Das BVerfG entschied, dass die Regelungen nicht mit dem Grundgesetz vereinbar sind, da der Bund für diese Bestimmungen keine Gesetzgebungskompetenz besaß. Demnach greifen die Triage-Regelungen in die Berufsfreiheit der Ärztinnen und Ärzte nach Art. 12 Abs. 1 GG ein und schränken damit ihre therapeutische Entscheidungsfreiheit unzulässig ein. Eine solche Einschränkung könne nur gerechtfertigt werden, wenn eine verfassungsmäßige Rechtsgrundlage vorliege, was in diesem Fall jedoch nicht zutraf.
Der Bund könne sich nicht auf die Gesetzgebungskompetenz zur Regelung von „Maßnahmen gegen übertragbare Krankheiten“ nach Art. 74 Abs. 1 Nr. 19 GG stützen, da die Triage keine Maßnahme zur Bekämpfung von Krankheiten sei, sondern sich auf die Folgen einer Pandemie beziehe. Ebenso scheitere eine Kompetenz des Bundes auf Grundlage der „öffentlichen Fürsorge“ nach Art. 74 Abs. 1 Nr. 7 GG. Zwar dienten die Regelungen teilweise dem Schutz von Menschen mit Behinderungen vor Diskriminierung, doch ging es im Kern um ärztliche Berufsausübung und nicht um soziale Fürsorge. Das BVerfG betonte, dass die Länder für die Regelung der Triage zuständig sind, da die Verfassung dem Bund nur eine begrenzte Gesetzgebungskompetenz im Gesundheitsbereich zuweist.
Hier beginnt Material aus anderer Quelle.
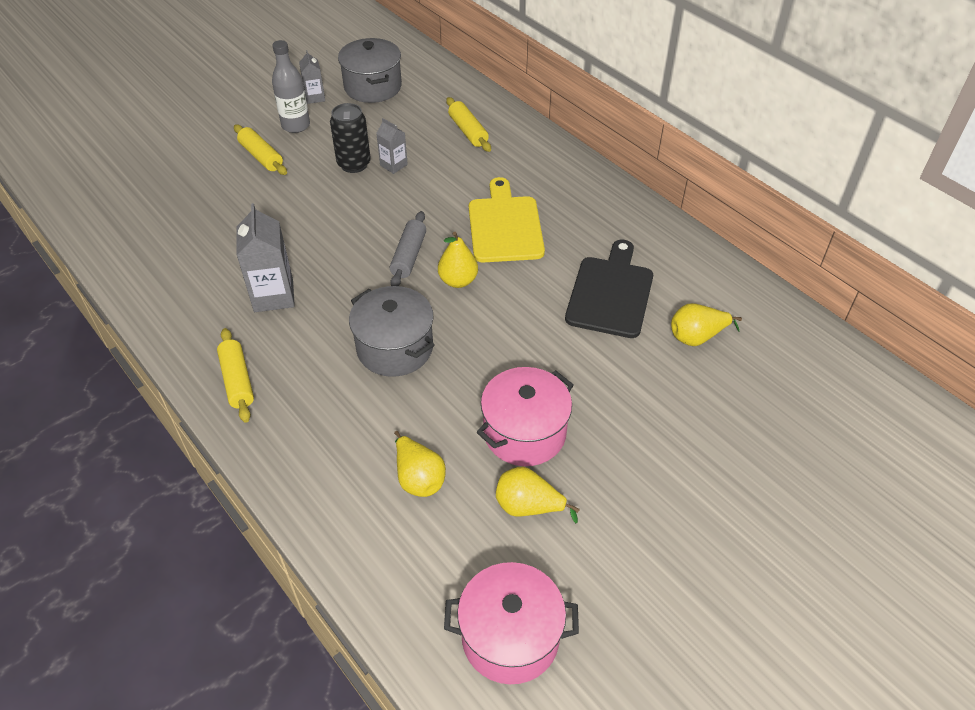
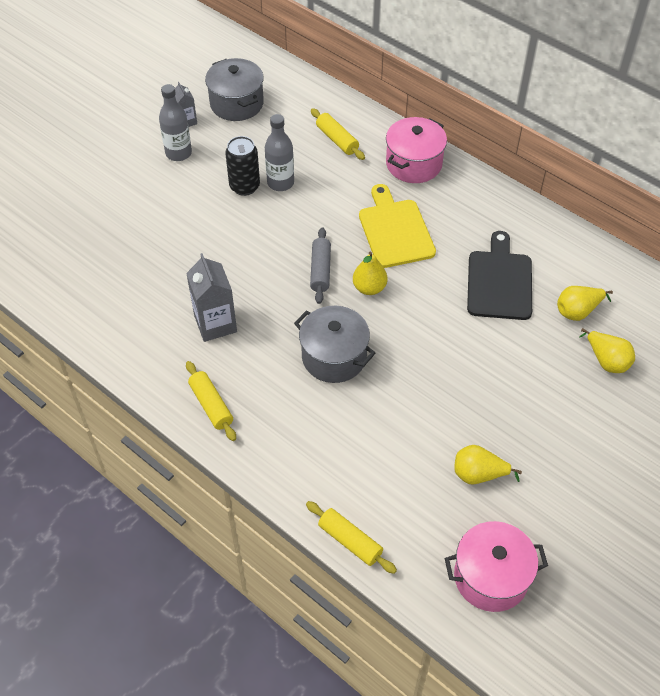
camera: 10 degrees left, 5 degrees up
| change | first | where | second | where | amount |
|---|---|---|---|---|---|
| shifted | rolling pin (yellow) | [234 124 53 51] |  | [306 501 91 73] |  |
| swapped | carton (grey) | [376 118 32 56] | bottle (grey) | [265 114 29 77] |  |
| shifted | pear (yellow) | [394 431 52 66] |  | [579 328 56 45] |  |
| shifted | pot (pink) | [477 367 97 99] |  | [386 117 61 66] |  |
Für die Ärzte, die die Verfassungsbeschwerde eingereicht hatten, stellte das BVerfG klar, dass die ärztliche Freiheit und die Verantwortung in Situationen wie der Triage im Rahmen des Berufsethos gewahrt bleiben müssen.
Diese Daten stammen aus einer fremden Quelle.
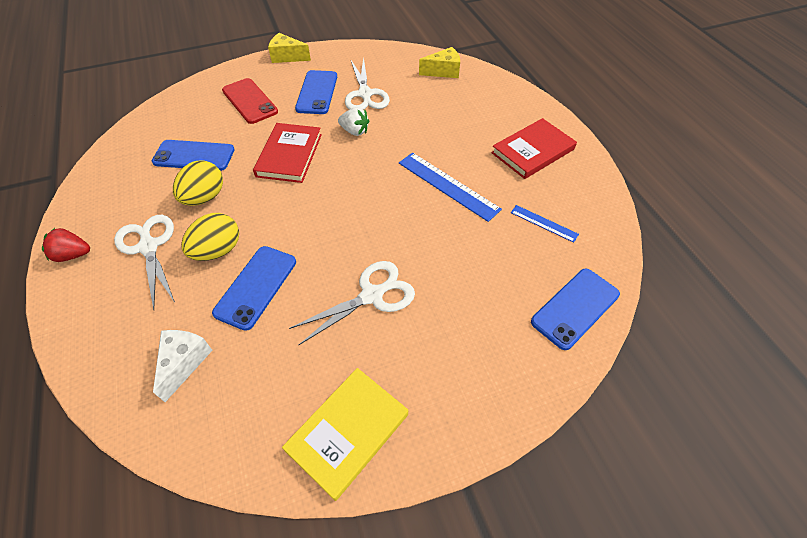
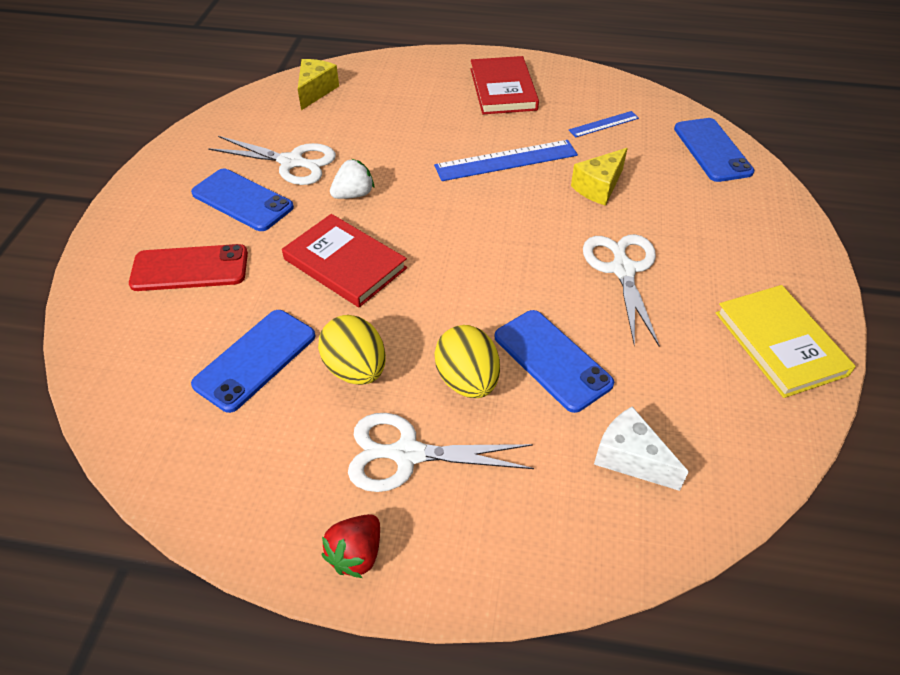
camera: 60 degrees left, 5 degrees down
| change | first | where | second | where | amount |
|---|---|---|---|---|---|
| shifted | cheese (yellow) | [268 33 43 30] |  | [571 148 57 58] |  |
Diese Entscheidung folgt auf eine frühere Entscheidung des BVerfG aus dem Jahr 2021, als das Gericht den Gesetzgeber dazu aufforderte, Regelungen zum Schutz von Menschen mit Behinderungen in Triage-Situationen zu schaffen (Beschluss vom 16. Dezember 2021, Az. 1 BvR 1541/20). Der Gesetzgeber hatte daraufhin 2022 die Triage-Regeln im IfSG eingeführt, die nun vom BVerfG für nichtig erklärt wurden, da sie ohne die erforderliche Gesetzgebungskompetenz des Bundes erlassen wurden.
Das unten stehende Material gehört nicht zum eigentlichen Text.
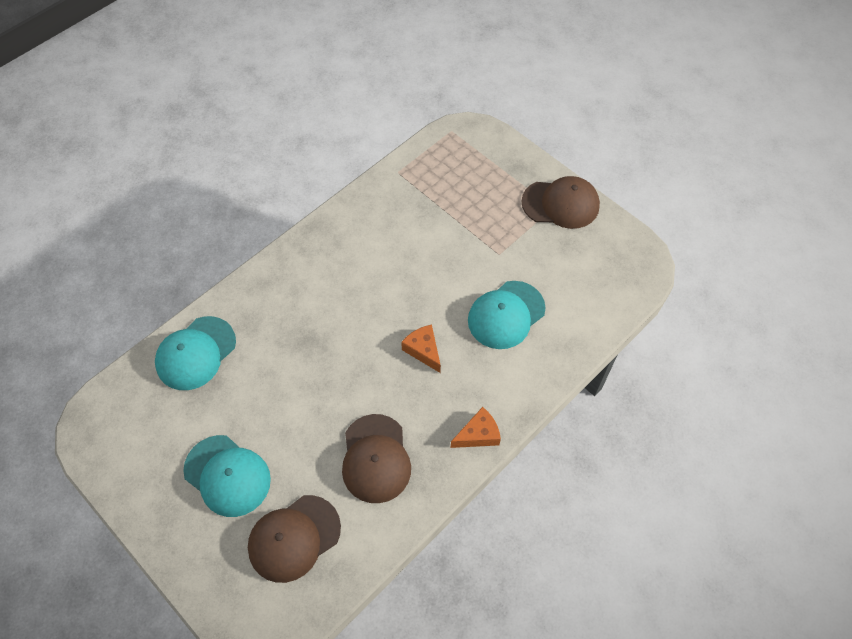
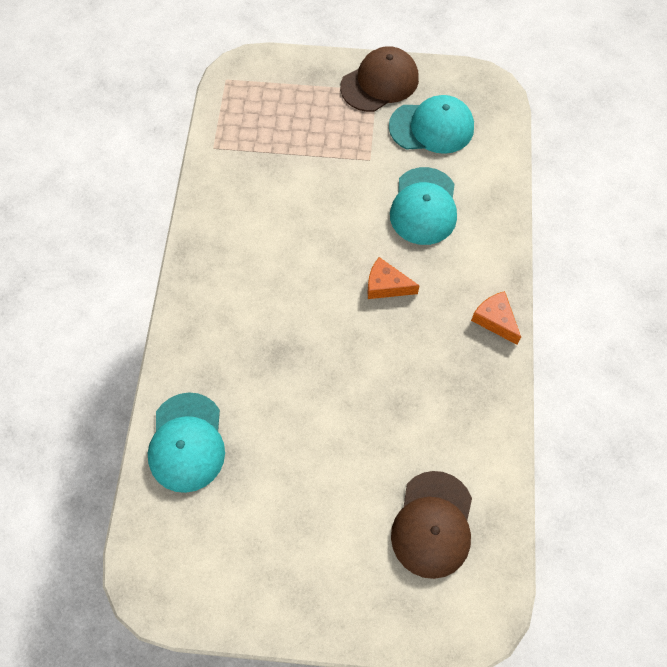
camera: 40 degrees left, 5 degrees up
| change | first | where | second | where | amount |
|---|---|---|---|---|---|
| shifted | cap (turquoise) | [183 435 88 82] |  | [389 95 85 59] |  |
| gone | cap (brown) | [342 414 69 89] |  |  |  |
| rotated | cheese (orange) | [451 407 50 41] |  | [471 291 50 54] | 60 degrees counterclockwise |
Nun müssen die Länder eigene Regelungen für Triage-Situationen entwickeln. Ob sie sich dabei an den bestehenden Regelungen orientieren können oder ob bestimmte Elemente wie der Kriterienkatalog oder das Verbot der Ex-Post-Triage verfassungsrechtlich zulässig sind, bleibt offen. Das BVerfG hat in seiner Entscheidung keine Aussagen zur materiellen Verfassungsmäßigkeit der Normen getroffen, was die Möglichkeit einer weiteren Entscheidung zur Triage in der Zukunft offenlässt.